Aim of the exercise: Across the records below, how many lines include the string "Unarmed"? State the number and nothing more.

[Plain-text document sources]
-- -- --
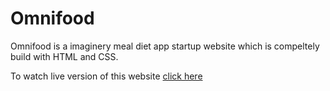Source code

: # Omnifood
Omnifood is a imaginery meal diet app startup website which is compeltely build with HTML and CSS.


To watch live version of this website <a href="https://omnifood-arpit.netlify.app/">click here</a>
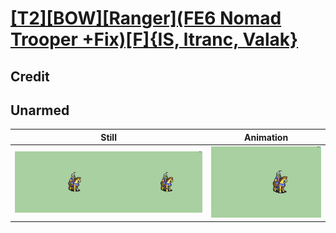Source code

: # [\[T2\]\[BOW\]\[Ranger\]\(FE6 Nomad Trooper +Fix\)\[F\]{IS, ltranc, Valak}](../)

## Credit


	
## Unarmed

| Still | Animation |
| :---: | :-------: |
| ![Unarmed still](./Unarmed_000.png) | ![Unarmed animation](./Unarmed.gif) |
-- -- --
Written response: 2